Wednesday, November 20, 2013

Cho Dang Gol

CDG Dumplings, Cho Dang Gol

Cho Dang Gol calls itself the most famous Korean restaurant in New York City. We found ourselves there one Friday evening not so long ago, on one of the first truly chilly nights of the fall, along with lots of families and couples, most speaking Korean. Sometimes, we suppose, you can find truth in advertising. We began with CDG dumplings, almost vacuum-packed with pork and shrimp.

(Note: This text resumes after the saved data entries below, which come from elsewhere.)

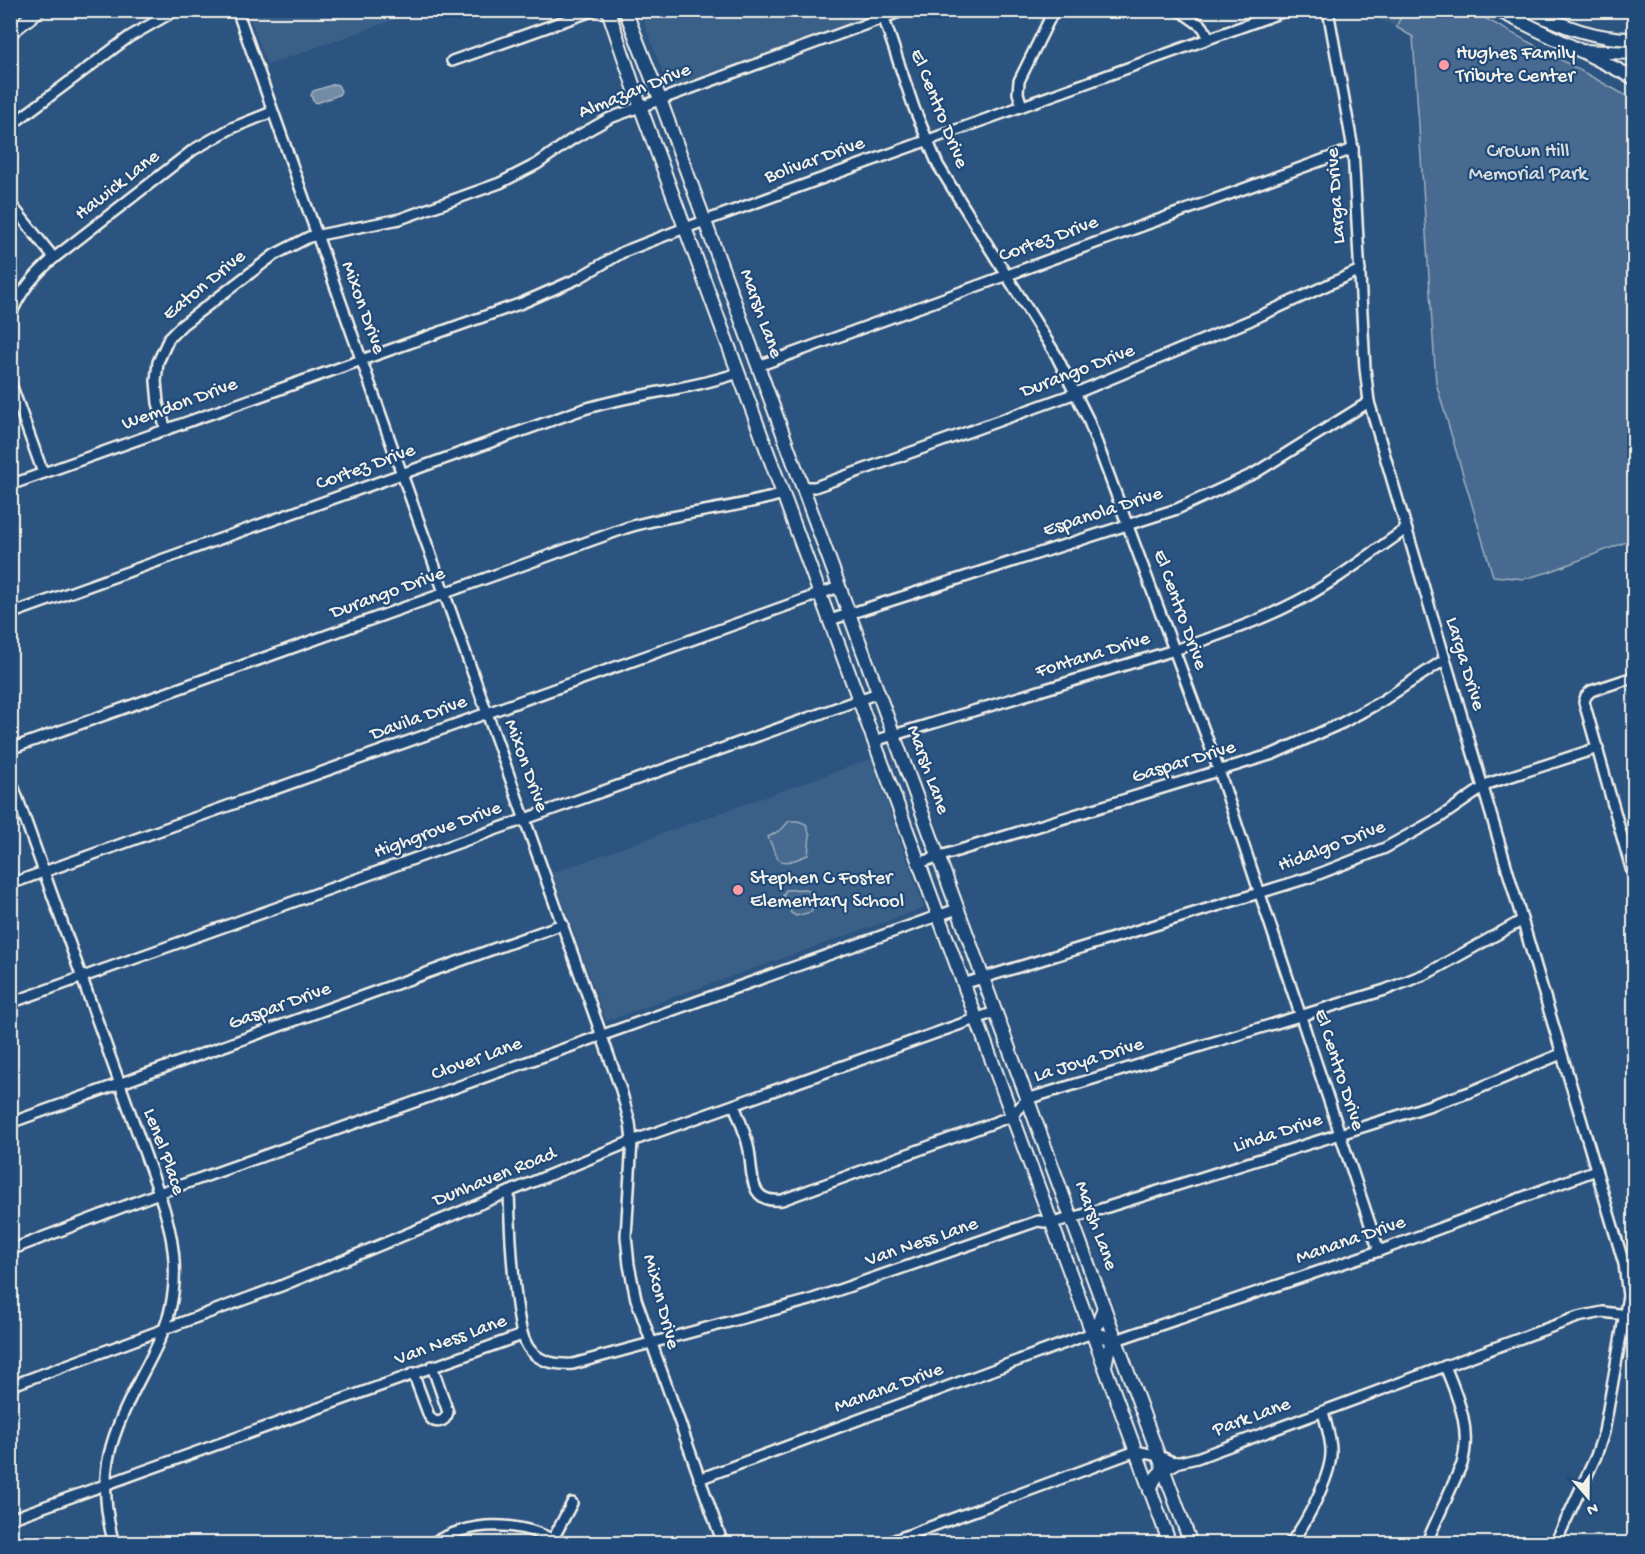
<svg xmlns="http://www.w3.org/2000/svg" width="1645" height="1554" font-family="'Gochi Hand',sans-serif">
<rect width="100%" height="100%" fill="#2c5481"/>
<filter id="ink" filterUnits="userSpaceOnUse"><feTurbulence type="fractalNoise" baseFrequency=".0167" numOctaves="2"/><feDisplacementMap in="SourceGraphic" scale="12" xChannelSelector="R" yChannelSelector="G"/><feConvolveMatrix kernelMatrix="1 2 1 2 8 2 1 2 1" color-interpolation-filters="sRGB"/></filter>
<g filter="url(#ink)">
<g fill="#3b6088">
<path d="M248,11V10L418,11L267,65Z"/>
<path d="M868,11L870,17L669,90L640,11Z"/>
<path d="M1361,11H1404L1396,27Z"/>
<path d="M871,759L924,908L606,1021L552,873Z"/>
</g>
<g fill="#496b90" stroke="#9eaebc" stroke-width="1.5">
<path d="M1404,11H1472L1634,100V539L1549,572L1524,579L1493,576L1436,383L1413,37L1396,27Z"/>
<path d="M1567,33L1605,43L1634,45V49H1598L1567,40L1564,38Z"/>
<path d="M789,821H798L806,824L810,835L808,855C798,858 786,866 778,859L768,837L782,829Z"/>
<path d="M805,889L812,893L815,903L811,912L796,916L791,913L783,895L786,890Z"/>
</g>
<path fill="#738ca6" stroke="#a7b4c0" stroke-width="1.5" d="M335,84L338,85L341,91L339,95L317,103L313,101L311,95L313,91Z"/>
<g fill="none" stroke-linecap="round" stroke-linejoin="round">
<g stroke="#f4f1e8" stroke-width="14">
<g id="minor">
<path d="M237,10L621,1090L630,1123L632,1141L626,1236L629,1265L636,1299L723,1544"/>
<path d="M881,10L914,108L938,165L1056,355L1088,419L1217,765L1379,1251"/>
<path d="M1179,10L1203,27L1209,38"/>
<path d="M1328,10L1353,149L1365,368L1369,402L1624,1264L1628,1296L1604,1432L1596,1456L1555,1544"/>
<path d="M452,61L595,10"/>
<path d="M1022,106L1018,93L1019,81L1054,10"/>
<path d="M10,126L129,37L176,10"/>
<path d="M10,203L54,258"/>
<path d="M10,317C20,292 33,276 54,258L193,150L232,128L272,112"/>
<path d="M758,366L1353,149"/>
<path d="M10,381L43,473"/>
<path d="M166,430L158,403L156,381L158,362L169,338L182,325L274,255L309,237L400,219L500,183L537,164L571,140L610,118L905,10"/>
<path d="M10,485L522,303L577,279L623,252L677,231L1288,10"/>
<path d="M803,487H815L1076,393L1251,320L1360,270"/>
<path d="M10,614L578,411C631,393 686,391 738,373"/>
<path d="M830,620L1177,509L1255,473L1369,402"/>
<path d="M1634,677L1591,691L1586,696L1584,702L1634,879"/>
<path d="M874,741L1168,652C1213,638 1256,623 1298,601C1336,581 1370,554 1406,529"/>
<path d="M10,749L626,528C678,512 730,510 783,494"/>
<path d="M10,777L159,1193C173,1233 180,1272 169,1314C163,1335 153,1354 143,1373C111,1435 94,1473 114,1544"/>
<path d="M918,863L1273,754L1342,723L1382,701L1444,660"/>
<path d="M10,884L839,587"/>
<path d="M963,984L1311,877L1385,848L1439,818L1490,783L1598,748"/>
<path d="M10,1003L878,693"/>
<path d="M734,1105C740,1120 746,1134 749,1150C753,1173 748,1204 782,1200L1012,1116L1027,1099L1385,990L1428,973L1521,921"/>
<path d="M10,1123L563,924"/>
<path d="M509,1192C510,1232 512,1272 518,1312C520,1324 521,1336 528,1347C538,1362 556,1365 573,1364L810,1300L1038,1221L1052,1223L1079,1216L1410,1112L1470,1092L1561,1054"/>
<path d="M10,1250L159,1193L957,909"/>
<path d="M1116,1340L1379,1251L1596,1170"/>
<path d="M413,1373L429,1416C435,1425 445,1423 448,1412L432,1366"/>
<path d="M10,1386L281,1286L632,1141L995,1012"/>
<path d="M699,1479L1092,1333"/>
<path d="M10,1519L522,1335"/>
<path d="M553,1539L572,1503"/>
<path d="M429,1544C440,1540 449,1534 460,1531C491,1521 532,1525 560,1544"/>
<path d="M884,1544L1136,1451L1159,1456L1175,1463L1197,1458L1578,1317L1603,1312L1634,1316"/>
<path d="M1289,1544C1305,1527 1330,1477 1331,1454C1332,1440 1326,1425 1323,1412"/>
<path d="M1426,1544L1462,1464C1472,1428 1458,1399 1445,1366"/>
</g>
</g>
<g stroke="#f4f1e8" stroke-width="16">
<g id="major">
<path d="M608,10L643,114L1170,1544"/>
<path d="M625,10L660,99L1191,1544"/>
<path d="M1497,10L1581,51L1634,53"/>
<path d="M1529,10C1564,27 1596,39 1634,39"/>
<path d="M10,33L39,10"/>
<path d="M1585,53L1634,78"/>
<path d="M1104,1307L1099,1322L1092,1333L1116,1340L1108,1351L1105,1366"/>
<path d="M1150,1491C1154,1476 1161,1470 1175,1463"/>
</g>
</g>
<use href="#minor" stroke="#1f4a7a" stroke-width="9"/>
<use href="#major" stroke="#1f4a7a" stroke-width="12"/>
</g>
</g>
<g fill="#ff9aa2" stroke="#1f4a7a" stroke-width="2">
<circle cx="1444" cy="65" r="6"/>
<circle cx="738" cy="890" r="6"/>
</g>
<g text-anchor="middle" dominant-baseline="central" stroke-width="4.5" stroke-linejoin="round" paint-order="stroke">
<g font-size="20" fill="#f4f1e8" stroke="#1f4a7a" text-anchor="start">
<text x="1456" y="54">Hughes Family<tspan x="1456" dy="23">Tribute Center</tspan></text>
<text x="750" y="879">Stephen C Foster<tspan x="750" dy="23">Elementary School</tspan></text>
</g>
<g font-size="20" fill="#f4f1e8" stroke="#1f4a7a">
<text transform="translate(635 92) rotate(-22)">Almazan Drive</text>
<text transform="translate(938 109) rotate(68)">El Centro Drive</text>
<text transform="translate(815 161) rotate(-20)">Bolivar Drive</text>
<text transform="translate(118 186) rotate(-38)">Hawick Lane</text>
<text transform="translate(1337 196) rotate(-94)">Larga Drive</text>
<text transform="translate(1049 240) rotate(-20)">Cortez Drive</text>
<text transform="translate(205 286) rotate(-39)">Eaton Drive</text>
<text transform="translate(362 308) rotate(70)">Mixon Drive</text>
<text transform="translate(760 314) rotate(70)">Marsh Lane</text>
<text transform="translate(1078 372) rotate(-21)">Durango Drive</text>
<text transform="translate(180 405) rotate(-20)">Wemdon Drive</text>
<text transform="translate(366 468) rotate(-20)">Cortez Drive</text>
<text transform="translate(1103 513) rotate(-18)">Espanola Drive</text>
<text transform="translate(388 594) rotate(-20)">Durango Drive</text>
<text transform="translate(1179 610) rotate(70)">El Centro Drive</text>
<text transform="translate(1093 656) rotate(-17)">Fontana Drive</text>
<text transform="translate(1464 664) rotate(73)">Larga Drive</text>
<text transform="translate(419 719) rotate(-20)">Davila Drive</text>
<text transform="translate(1184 763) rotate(-17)">Gaspar Drive</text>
<text transform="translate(525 766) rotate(70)">Mixon Drive</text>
<text transform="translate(927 770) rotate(70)">Marsh Lane</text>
<text transform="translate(438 831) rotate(-20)">Highgrove Drive</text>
<text transform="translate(1332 847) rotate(-21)">Hidalgo Drive</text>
<text transform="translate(280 1007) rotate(-20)">Gaspar Drive</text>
<text transform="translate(477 1060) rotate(-20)">Clover Lane</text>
<text transform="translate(1089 1061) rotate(-17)">La Joya Drive</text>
<text transform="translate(1338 1070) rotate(72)">El Centro Drive</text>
<text transform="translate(1278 1134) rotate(-18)">Linda Drive</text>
<text transform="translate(163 1152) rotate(70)">Lenel Place</text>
<text transform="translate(495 1178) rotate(-22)">Dunhaven Road</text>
<text transform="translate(1095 1226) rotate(70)">Marsh Lane</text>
<text transform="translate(1351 1241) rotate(-19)">Manana Drive</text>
<text transform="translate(922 1243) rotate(-19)">Van Ness Lane</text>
<text transform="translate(660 1302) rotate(75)">Mixon Drive</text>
<text transform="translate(451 1341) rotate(-20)">Van Ness Lane</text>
<text transform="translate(889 1389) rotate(-20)">Manana Drive</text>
<text transform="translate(1252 1418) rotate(-20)">Park Lane</text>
</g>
<g font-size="20" fill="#dadddb" stroke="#1f4a7a">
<text x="1528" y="152">Crown Hill<tspan x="1528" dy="23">Memorial Park</tspan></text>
</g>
</g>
<rect width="1645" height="1554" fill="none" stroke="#1f4a7a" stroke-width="36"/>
<rect x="18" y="18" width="1609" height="1518" fill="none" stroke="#f4f1e8" stroke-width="2" filter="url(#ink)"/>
<g transform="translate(1588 1497) rotate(160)" stroke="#1f4a7a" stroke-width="4.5" paint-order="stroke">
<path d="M0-4.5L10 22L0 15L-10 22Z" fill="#f4f1e8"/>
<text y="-9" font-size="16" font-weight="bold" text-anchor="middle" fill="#f4f1e8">N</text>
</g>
</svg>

Shrimp bibimbap, Cho Dang Gol

Bibimbap was our reason for visiting, and alas was the weakest part of the meal. The baby shrimp and veggies were fresh and fine, but the rice lacked the char that makes this dish so special and so texturally revelatory. Truthfully, the kinda mushy rice let us down. 

Banchan, Cho Dang Gol

Behold, the banchan. Of particular note is the homemade tofu, a "soft white custard [with] the texture of overwhipped cream," as Ruth Reichl noted in her 1998 review (above, far right). Not much has changed since then as far as the fermented soybeans go.

The kimchi biji was a mini cauldron of meat and spice, a flavorful stew of pork and more soybeans and pickled vegetables. Cho Dang Gol's website doesn't explain what makes it the most famous Korean restaurant in the city --- only that it is. We'd hazard, however, that this soup has something to do it.